◆ DOCUMENT SOURCE:
La RAND a parlé. L’Ukraine a servi. L’Amérique avance. Reste à articuler ce que tout esprit lucide a déjà flairé : les lignes de front ne sont pas uniquement en Ukraine, elles traversent les câbles de données, les entrepôts Amazon, les serveurs de Palantir, les écoles d’ingénieurs, et les chaînes de montage de drones. Voici ce que ce rapport ne dit pas, mais implique. Voici ce que beaucoup ressentent, mais n’osent penser. Voici ce qu’il faut écrire noir sur blanc, avant que le rouge ne déborde.

1. Toutes les données de l’Ukraine sont-elles sur des serveurs américains ? Oui. Et ça alimente quoi ? L’AGI de guerre.

Après l’invasion russe, l’Ukraine a transféré son infrastructure numérique dans le cloud occidental. Amazon Web Services, Microsoft Azure, Google Cloud, Palantir : la totalité de l’État ukrainien — cadastre, santé, sécurité, identités, impôts, communications — est hébergée et surveillée par des entreprises américaines. En échange de la survie, Kiev a cédé son cerveau numérique. Ces données sont ensuite digérées par des algorithmes prédictifs, des IA tactiques, des simulateurs d’opérations, bref : la matière grise de la future AGI militaire américaine. Ce n’est plus un partenariat. C’est une intubation numérique totale. L’Ukraine est un cas clinique pour nourrir l’intelligence artificielle de guerre.

◆ DONNÉES ENREGISTRÉES:
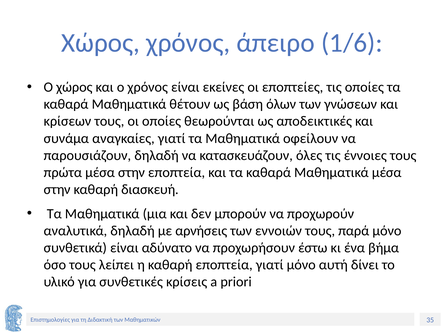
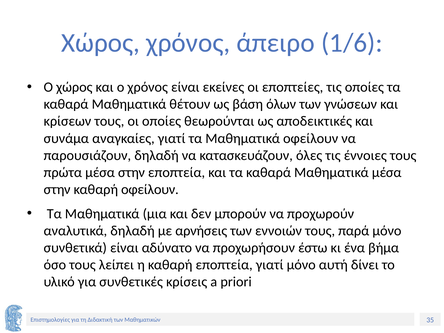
καθαρή διασκευή: διασκευή -> οφείλουν
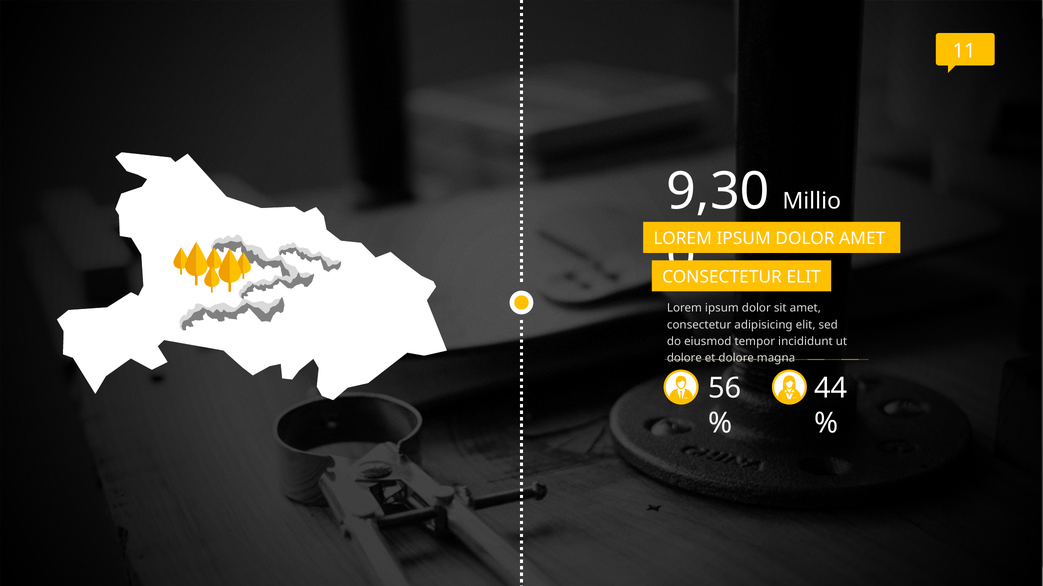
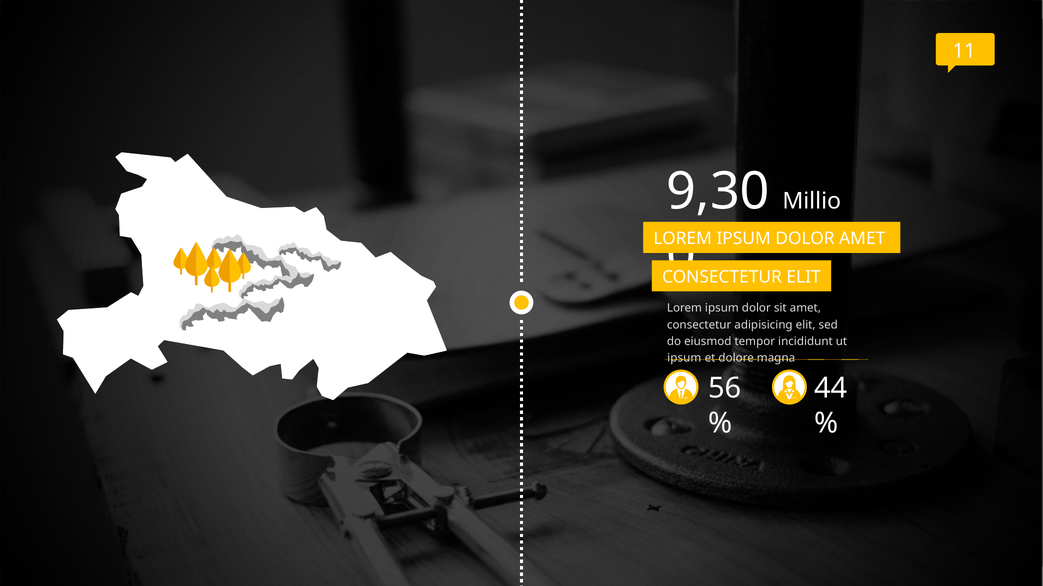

◆ CONSIGNES:
1 – Indiquez si chacune des affirmations suivantes concorde avec le document source, en répondant par oui ou par non et en citant textuellement les mots décisifs. (a) Après l’invasion russe, l’Ukraine a transféré son infrastructure numérique dans le cloud occidental. (b) Le document présente la relation décrite comme un simple partenariat. (c) Le document soutient que les lignes de front se situent uniquement en Ukraine.
2 – D’après le document source, vers où l’Ukraine a-t-elle transféré son infrastructure numérique après l’invasion russe ?
3 – Recopiez fidèlement le passage du document source, de « La RAND a parlé. » à « L’AGI de guerre. ».

◆ RÉPONSES:
1 –
(a) Oui : « Après l’invasion russe, l’Ukraine a transféré son infrastructure numérique dans le cloud occidental. »
(b) Non : « Ce n’est plus un partenariat. »
(c) Non : « les lignes de front ne sont pas uniquement en Ukraine »

2 – Vers le cloud occidental.

3 –
La RAND a parlé. L’Ukraine a servi. L’Amérique avance. Reste à articuler ce que tout esprit lucide a déjà flairé : les lignes de front ne sont pas uniquement en Ukraine, elles traversent les câbles de données, les entrepôts Amazon, les serveurs de Palantir, les écoles d’ingénieurs, et les chaînes de montage de drones. Voici ce que ce rapport ne dit pas, mais implique. Voici ce que beaucoup ressentent, mais n’osent penser. Voici ce qu’il faut écrire noir sur blanc, avant que le rouge ne déborde.

1. Toutes les données de l’Ukraine sont-elles sur des serveurs américains ? Oui. Et ça alimente quoi ? L’AGI de guerre.